• 127
    daha önce hiç dikkatimi çekmemiş ama zannediyorum sosyal medyada varlığı bulunmayan lig.

    sonra marka değeri, bilinirlik, yabancının türkiye'ye arabistan muamelesi çekmesi, futbolcularımızın piyasasının oluşmaması vesaire bık bık. -tabii ki burada sadece buraya bağlamıyorum durumu. bu sadece bir göstergedir.-

    bari bir twitter, facebook hesabı falan açsaydıınız da, ligi, takımları, futbolcuları tanıtmaya çalışsaydınız. dünyadan güncelden bu kadar uzak olunur mu arkadaş?

    hayır, eminim federasyon çalışanlarının hemen hepsinin farklı mecralarda hesabı vardır. sporla ilgilendiklerini varsayarsak, yabancı liglerin yerel ve uluslararası hesaplarına denk geliyorlardır. "bizim niye yok?" diyen bir kişi de mi yok?
  • 131
    yabancı oyuncu sayısı kuralında 15/16 sezonundan itibaren yapılan değişiklikten sonra ligde görev alan yabancı teknik direktörlere bakalım.

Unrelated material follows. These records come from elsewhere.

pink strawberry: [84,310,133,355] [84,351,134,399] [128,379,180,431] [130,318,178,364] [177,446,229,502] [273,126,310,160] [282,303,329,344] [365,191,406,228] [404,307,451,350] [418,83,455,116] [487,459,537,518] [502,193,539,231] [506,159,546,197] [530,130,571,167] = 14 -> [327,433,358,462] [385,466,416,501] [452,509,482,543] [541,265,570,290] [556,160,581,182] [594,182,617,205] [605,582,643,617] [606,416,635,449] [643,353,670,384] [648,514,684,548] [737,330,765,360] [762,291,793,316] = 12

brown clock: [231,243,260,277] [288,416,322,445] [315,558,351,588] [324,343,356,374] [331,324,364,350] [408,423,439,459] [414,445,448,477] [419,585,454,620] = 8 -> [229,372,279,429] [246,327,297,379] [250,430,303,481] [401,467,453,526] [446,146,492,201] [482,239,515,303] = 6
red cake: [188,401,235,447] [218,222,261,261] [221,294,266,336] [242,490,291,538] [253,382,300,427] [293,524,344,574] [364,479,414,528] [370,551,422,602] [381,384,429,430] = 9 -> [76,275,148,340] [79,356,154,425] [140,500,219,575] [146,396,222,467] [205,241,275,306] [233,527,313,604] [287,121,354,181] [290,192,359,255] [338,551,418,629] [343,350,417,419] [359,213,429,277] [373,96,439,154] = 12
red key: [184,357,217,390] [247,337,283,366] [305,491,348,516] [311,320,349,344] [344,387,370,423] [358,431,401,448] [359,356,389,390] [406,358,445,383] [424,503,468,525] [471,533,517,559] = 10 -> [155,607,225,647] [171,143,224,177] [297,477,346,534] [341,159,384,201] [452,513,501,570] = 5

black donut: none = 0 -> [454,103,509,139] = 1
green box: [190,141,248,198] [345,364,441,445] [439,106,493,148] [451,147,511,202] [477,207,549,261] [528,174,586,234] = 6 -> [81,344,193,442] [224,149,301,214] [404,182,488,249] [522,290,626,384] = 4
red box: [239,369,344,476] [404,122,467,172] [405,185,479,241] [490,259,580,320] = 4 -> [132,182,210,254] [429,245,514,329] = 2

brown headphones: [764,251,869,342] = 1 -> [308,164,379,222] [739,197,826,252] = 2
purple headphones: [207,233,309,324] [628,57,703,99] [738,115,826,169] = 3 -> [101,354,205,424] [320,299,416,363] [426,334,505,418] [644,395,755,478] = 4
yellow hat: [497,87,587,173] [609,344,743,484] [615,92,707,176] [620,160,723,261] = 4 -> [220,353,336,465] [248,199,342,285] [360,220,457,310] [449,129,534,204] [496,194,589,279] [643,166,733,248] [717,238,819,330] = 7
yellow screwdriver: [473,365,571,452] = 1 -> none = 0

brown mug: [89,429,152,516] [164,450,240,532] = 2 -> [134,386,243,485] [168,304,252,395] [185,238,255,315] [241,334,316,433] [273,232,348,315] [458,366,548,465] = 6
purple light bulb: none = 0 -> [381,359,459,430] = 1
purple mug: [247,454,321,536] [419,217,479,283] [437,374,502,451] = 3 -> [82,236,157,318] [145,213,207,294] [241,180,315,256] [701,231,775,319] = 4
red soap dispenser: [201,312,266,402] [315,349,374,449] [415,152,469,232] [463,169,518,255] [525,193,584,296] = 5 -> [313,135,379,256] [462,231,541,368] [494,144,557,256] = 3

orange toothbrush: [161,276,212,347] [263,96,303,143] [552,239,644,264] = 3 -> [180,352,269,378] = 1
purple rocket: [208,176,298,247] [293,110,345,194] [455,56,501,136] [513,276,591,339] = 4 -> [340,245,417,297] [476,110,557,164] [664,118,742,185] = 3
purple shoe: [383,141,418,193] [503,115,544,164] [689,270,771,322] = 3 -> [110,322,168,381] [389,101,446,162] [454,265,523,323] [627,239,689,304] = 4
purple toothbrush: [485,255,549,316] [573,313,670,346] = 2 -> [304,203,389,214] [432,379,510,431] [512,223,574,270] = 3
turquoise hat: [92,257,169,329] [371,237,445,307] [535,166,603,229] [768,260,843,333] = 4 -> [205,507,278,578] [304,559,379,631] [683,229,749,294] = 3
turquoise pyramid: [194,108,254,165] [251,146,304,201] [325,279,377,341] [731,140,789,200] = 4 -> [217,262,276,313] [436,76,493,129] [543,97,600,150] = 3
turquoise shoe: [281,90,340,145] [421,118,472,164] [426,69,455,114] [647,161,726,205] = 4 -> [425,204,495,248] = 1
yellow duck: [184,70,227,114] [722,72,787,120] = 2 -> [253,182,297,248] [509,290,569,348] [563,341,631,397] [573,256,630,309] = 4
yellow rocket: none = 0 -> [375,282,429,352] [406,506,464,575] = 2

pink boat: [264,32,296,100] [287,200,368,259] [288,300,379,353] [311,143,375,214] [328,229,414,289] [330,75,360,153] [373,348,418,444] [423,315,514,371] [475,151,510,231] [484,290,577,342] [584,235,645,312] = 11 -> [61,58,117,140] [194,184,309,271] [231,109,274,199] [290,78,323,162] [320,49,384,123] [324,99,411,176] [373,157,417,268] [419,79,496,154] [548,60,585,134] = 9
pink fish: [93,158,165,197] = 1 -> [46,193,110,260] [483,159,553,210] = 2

    vítor pereira, dick advocaat, jan olde riekerink, igor tudor, marius sumudica, şota arveladze, zoran barisic, paul le guen, safet susic, phillip cocu, leonardo, krunoslav jurcic, anthony popovic.

    aralarında kupalara bakınca en kariyerlisi dick advocaat.

    mevcut yabancı oyuncu sayısı kuralından herkes memnun sanırım, belki alt liglerden yukarı çıkamayan vasat türk futbolcuları memnun değildir, bir de onların menajerleri. yani geleceği şüpheli olan mevcut kuralın etkin olduğu bu güzelim dönemde "ciddi" kariyerli, saygı duyulan bir yabancı teknik direktör ülkemize gelmemiş. bir de gelseydi ne olurdu acaba diye az önce kendime sordum. sonuçta geçmişte iyi hocalar ligimize geldiğinde yabancı oyuncu sayısı garabet bir halde idi ve ellerini bağlıyordu. bu dört sezonluk dönemde bir takım böyle birini getirip, sabredip iyi modern futbol oynamaya başlayabilirdi belki de. zira malumunuz, süper lig'de oynanan futbol edirne'den ötesinde nal topluyor.
  • 135
    tarihindeki en pahalı transfer hala mario jardel. 20 yıl olmuş. 20 milyon euro'yu bir baraj olarak kabul edecek olursak, bunu aşan bir kulüp ülke tarihinde yok. enflasyondu, o zamanki bonservis fiyatlarını, zamanla artan yayın gelirlerini, turnuva gelirlerini vesaire hesaba katacak olursak durum çok acayipleşiyor.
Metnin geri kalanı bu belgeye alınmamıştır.